The average student has $37,172 in student loan debt at graduation (that’s more than what they spent on their education!), and interest rateshundreds of dollars each year to that amount. In this blog post, we’ll discuss 3 easy ways lower your student loan interest rate!
Student loans canWhile they are necessary for many students who need a low-interest loan to attend college or university, it is to know how lower the interest rate on your student loan with ease!
There are three easy ways to lower your student loan interest rate at the moment right now: Have a co-signer, consolidate multiple loans into one consolidated loan, and apply for forbearance.
With these three steps combined and some luck, you will see those high-interest rates decrease by at least 1%! With these three simple steps and some luck from the universe (ortiming), you will see that your debt will become much more manageable.
Lower your interest rate by refinancing
Refinancing a student loan can lower your interest rateand save you hundreds of dollars each year. If you refinance your student loan, it’s to make the right choice.
When you refinance your student loans, you typicallylose your federal benefits. If you take out subsidized federal loans, you’ll still have access to repayment, income-based repayment, and forgiveness programs.
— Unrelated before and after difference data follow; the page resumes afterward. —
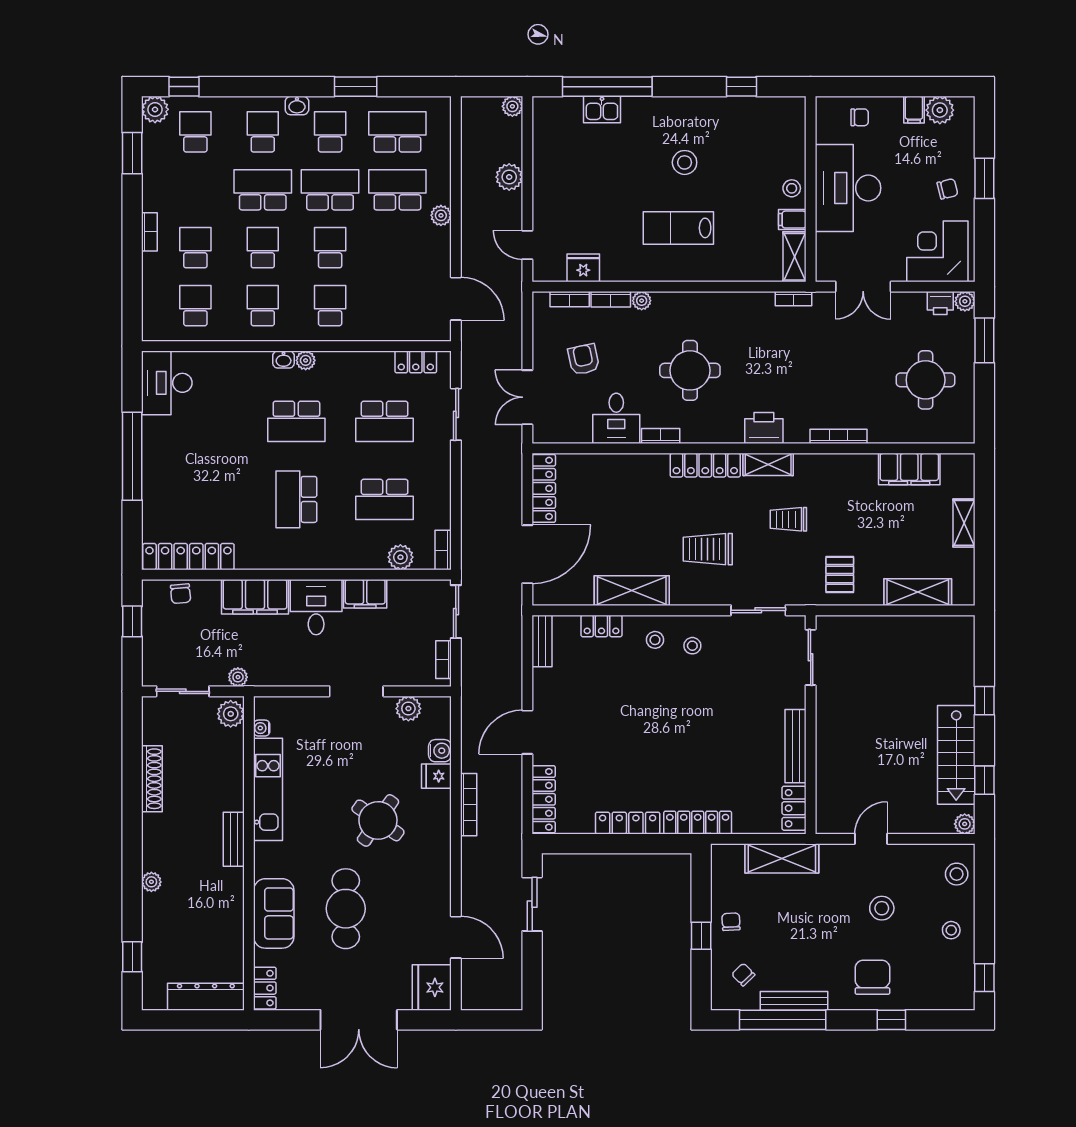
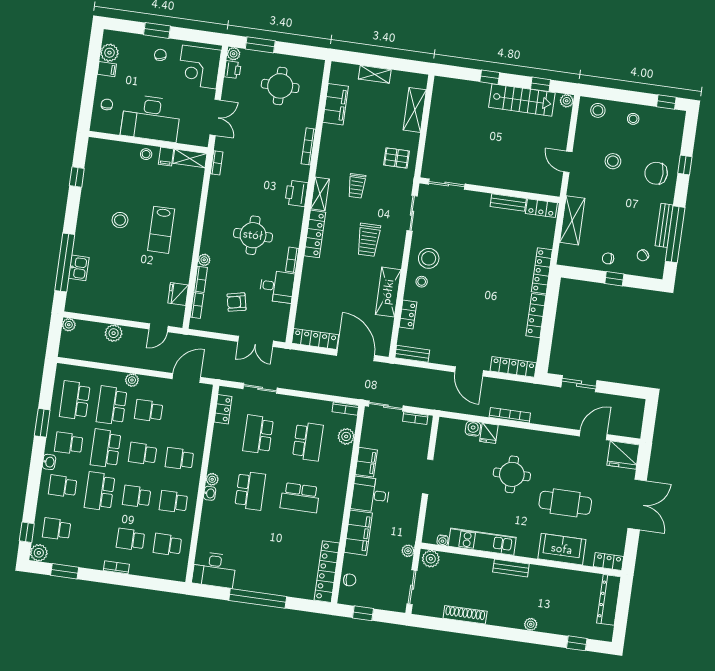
school desk: (397, 248) -> (149, 411), added
school desk: (385, 421) -> (258, 434), turned 180
stool: (692, 646) -> (429, 258), width x1.89, depth x1.89
plant: (408, 709) -> (443, 445), removed
bench: (796, 746) -> (508, 202), width x0.73
round table: (378, 820) -> (512, 474), turned -35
For yourloans, you will likely not benefits. Some private income-based repayment and forgiveness programs. It’s to do your research and find a private lender that offers
Lower your interest rate by consolidating
The three easy ways you can lower your interest rate by refinancing, consolidating or consolidating a loan, or calling your current student loan servicer can be found below: Check Your Loan’s Qualifications One of the best ways to lower your interest rate is to have a quality student loan.
Call your student loan servicer and inquire if your student loan is eligible for refinancing or consolidation. In some cases, student loans do not qualify for refinancing or consolidation, and therefore cannot be lowered.
Before calling your servicer, it’s best to check your own loan’s website to find out if it qualifies. Click here to check your student loanstatus.
Lower your interest rate by applying for income-based repayment
If you’re getting student loans to finance your education, you should first consider the federal student loan interest rate (generally 10.5%).
You have three options for this, depending on your income level: 1. Standard repayment – The federal government calculates your income, and you’re responsible forup to a pre-determined limit of 15% of your modified adjusted gross income.
This monthly amount is adjusted up or down based on income. (This also applies to private student loans.) 2. Income-Contingent Repayment – If you have a “low” income and your payments are high, you can request a modificationyour loan. If you qualify, your monthly payment amount is based on your modified adjusted gross income (MAAGI), or the standard repayment amount.
While it’s never easy to pay off student loan debt, making small changes can help bring your paymentsultimately help your goals.
The more often you make your student loan payments on time and in full, theyour interest rate will fall, and the sooner you can save thousands of dollars! Like this post?